Now, ahead of a Friday meeting of EU energy ministers aimed at easing the energy crisis in Europe, Medicines for Europe is asking officials from the bloc to roll out measures to lower energy costs for the generic medicines sector, “which cannot legally increase prices anywhere in Europe due to reference pricing.”

Further, the lobbying group wants EU officials to specifically acknowledge the generic drug business’s essential role in the bloc to ensure companies benefit from proposed interventions in price setting for electricity supply, regardless of their size.

While cheaper, off-patent drugs have accounted for some 70% of medicines dispensed in Europe over the past decade, the copycat drug industry has historically been beholden to “strict price regulation, budget austerity measures, and lowest-price tender rules,” Medicines for Europe contends. That, in turn, has fueled “substantial price erosion” and created an “unsustainable situation for manufacturers.”

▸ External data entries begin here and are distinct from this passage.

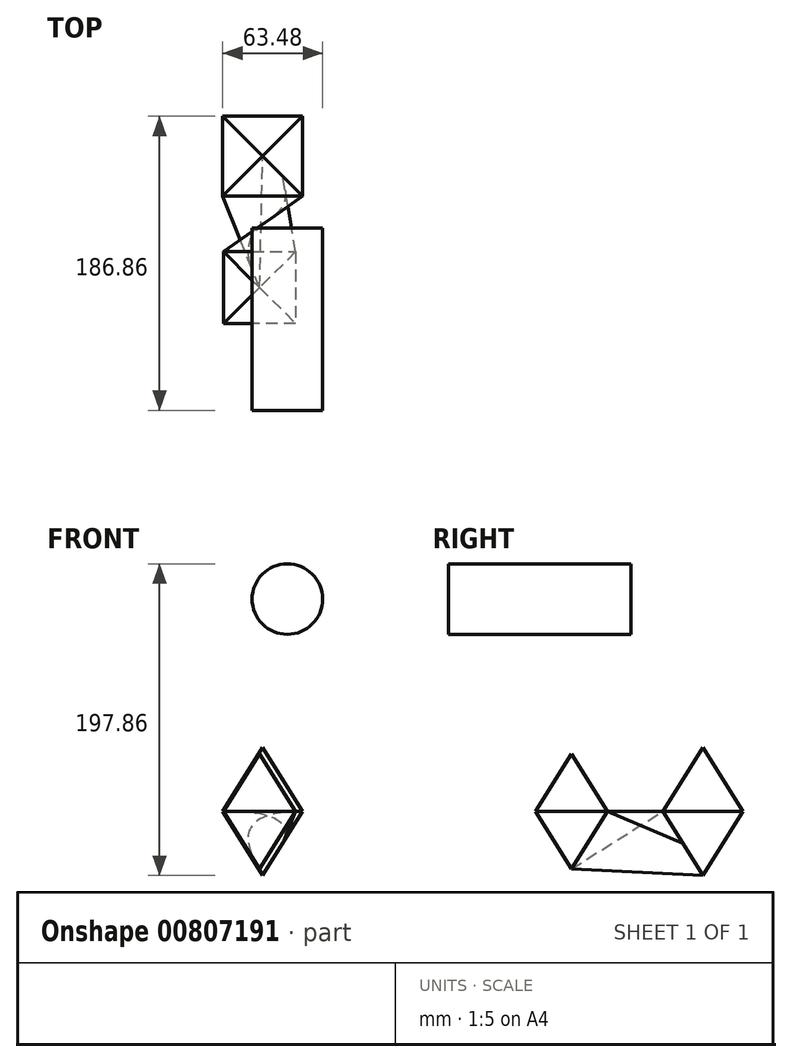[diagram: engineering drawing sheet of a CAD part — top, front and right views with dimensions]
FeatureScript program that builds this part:
annotation { "Feature Type Name" : "Feature", "Feature Type Description" : "" }
export const myFeature = defineFeature(function(context is Context, id is Id, definition is map)
    precondition{}
    {
        {
            var Q0;
            Q0=qCreatedBy(makeId("Top.planeOp"),FACE);
            var sketch = newSketch(context, id + "F0", { "sketchPlane" : qUnion([Q0])});
            skLineSegment(sketch, "E0.bottom", {"start": v(26.66, 71.04) * mm, "end": v(-24.14, 71.04) * mm});
            skLineSegment(sketch, "E0.top", {"start": v(26.66, 20.24) * mm, "end": v(-24.14, 20.24) * mm});
            skLineSegment(sketch, "E0.left", {"start": v(26.66, 71.04) * mm, "end": v(26.66, 20.24) * mm});
            skLineSegment(sketch, "E0.right", {"start": v(-24.14, 71.04) * mm, "end": v(-24.14, 20.24) * mm});
            skLineSegment(sketch, "E1.bottom", {"start": v(-23.7, -60.74) * mm, "end": v(22.28, -60.74) * mm});
            skLineSegment(sketch, "E1.top", {"start": v(-23.7, -14.97) * mm, "end": v(22.28, -14.97) * mm});
            skLineSegment(sketch, "E1.left", {"start": v(-23.7, -60.74) * mm, "end": v(-23.7, -14.97) * mm});
            skLineSegment(sketch, "E1.right", {"start": v(22.28, -60.74) * mm, "end": v(22.28, -14.97) * mm});
            skSolve(sketch);
        }
        {
            var Q0;
            Q0=makeQuery(id+"F0.imprint","IMPRINT",FACE,{"disambiguationData":[TD([[makeQuery(id+"F0.imprint","IMPRINT",EDGE,{"derivedFrom":sQuery(id+"F0.wireOp",EDGE,"E0.bottom")}),1.0]])]});
            var Q1;
            Q1=makeQuery(id+"F0.imprint","IMPRINT",FACE,{"disambiguationData":[TD([[makeQuery(id+"F0.imprint","IMPRINT",EDGE,{"derivedFrom":sQuery(id+"F0.wireOp",EDGE,"E1.bottom")}),1.0]])]});
            extrude(context, id + "F1", {"entities" : qUnion([Q0, Q1]), "surfaceOperationType" : NewSurfaceOperationType.ADD, "endBound" : BoundingType.SYMMETRIC, "depth" : 113.8 * mm, "offsetDistance" : 25.4 * mm, "hasDraft" : true, "draftAngle" : 32 * degree, "draftPullDirection" : true, "hasSecondDirection" : true, "secondDirectionOppositeDirection" : true, "secondDirectionDepth" : 25.4 * mm});
        }
        {
            var Q0;
            Q0=qCreatedBy(makeId("Front.planeOp"),FACE);
            var sketch = newSketch(context, id + "F2", { "sketchPlane" : qUnion([Q0])});
            skCircle(sketch, "E2", {"center": v(16.94, 134.82) * mm, "radius": 22.4 * mm});
            skSolve(sketch);
        }
        {
            var Q0;
            Q0=makeQuery(id+"F2.imprint","IMPRINT",FACE,{"disambiguationData":[TD([[makeQuery(id+"F2.imprint","IMPRINT",EDGE,{"derivedFrom":sQuery(id+"F2.wireOp",EDGE,"E2")}),1.0]])]});
            extrude(context, id + "F3", {"entities" : qUnion([Q0]), "depth" : 115.82 * mm, "offsetDistance" : 25.4 * mm});
        }
        {
            var Q0;
            Q0=makeQuery(id+"F1.*.split.splitOp","SPLIT",FACE,{"derivedFrom":makeQuery(id+"F1.opExtrude","SWEPT_FACE",FACE,{"disambiguationData":[OSD([sQuery(id+"F0.wireOp",EDGE,"E1.top")])]}),"isFromBackBody":true});
            var Q1;
            Q1=makeQuery(id+"F1.*.split.splitOp","SPLIT",FACE,{"derivedFrom":makeQuery(id+"F1.opExtrude","SWEPT_FACE",FACE,{"disambiguationData":[OSD([sQuery(id+"F0.wireOp",EDGE,"E0.top")])]}),"isFromBackBody":true});
            loft(context, id + "F4", {"sheetProfilesArray" : [{ "sheetProfileEntities" : qUnion([Q0]) }, { "sheetProfileEntities" : qUnion([Q1]) }]});
        }
    });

Aside from its request that the off-patent medicines sector be included in relaxed state aid rules, the letter’s authors also asked that the pharmaceutical industry be excluded from demand reduction measures related to gas supplies.

“Any shutdown of production, even temporary, would have detrimental effects on the supply of medicines to patients and would demand a significant effort and long delays to resume operations,” the lobbying group warned.

Sterile biologics and antibiotics, for instance, require “specialized heating and cooling” for manufacturing and delivery, in addition to “energy-intensive” processes for active ingredient or formulation steps.

“This requires a continuous supply of energy at affordable prices and, which enable European manufacturers to compete with China where industrial energy prices are controlled,” Medicines for Europe said.

The plea comes as the generic companies' suppliers increase costs across the board, despite the copycat industry’s inability to do the same, the group said.

“[W]e cannot operate in an environment combining rampant cost inflation with policies that continuously lower prices,” the lobbying group said.